▸ SUPPLIED DATA
**********
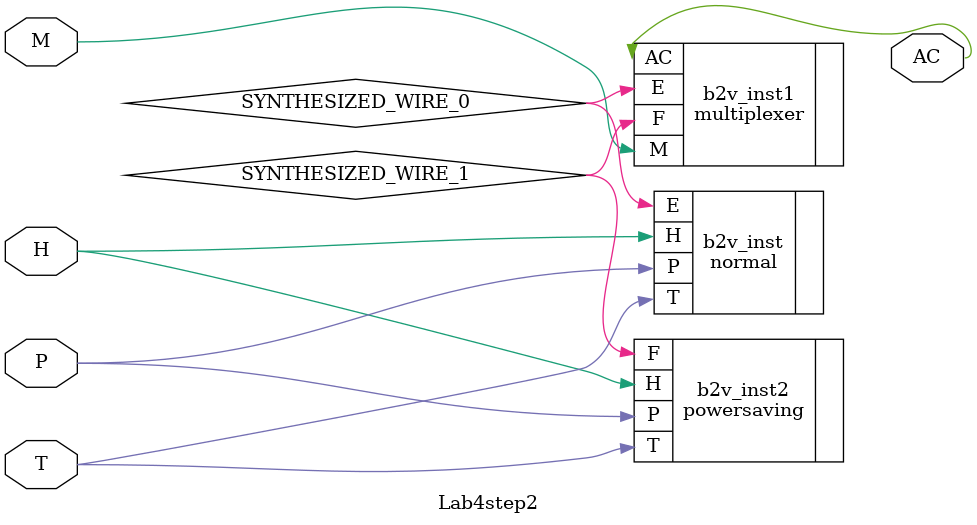
<source format=v>


module Lab4step2(
	M,
	P,
	H,
	T,
	AC
);


input wire	M;
input wire	P;
input wire	H;
input wire	T;
output wire	AC;

wire	SYNTHESIZED_WIRE_0;
wire	SYNTHESIZED_WIRE_1;





normal	b2v_inst(
	.P(P),
	.H(H),
	.T(T),
	.E(SYNTHESIZED_WIRE_0));


multiplexer	b2v_inst1(
	.E(SYNTHESIZED_WIRE_0),
	.F(SYNTHESIZED_WIRE_1),
	.M(M),
	.AC(AC));


powersaving	b2v_inst2(
	.P(P),
	.T(T),
	.H(H),
	.F(SYNTHESIZED_WIRE_1));


endmodule

</source>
**********
▸ EXERCISE DESCRIPTION
Among the entries, find every line holding "input" and return it.

▸ RESULT FOR THIS TASK
input wire	M;
input wire	P;
input wire	H;
input wire	T;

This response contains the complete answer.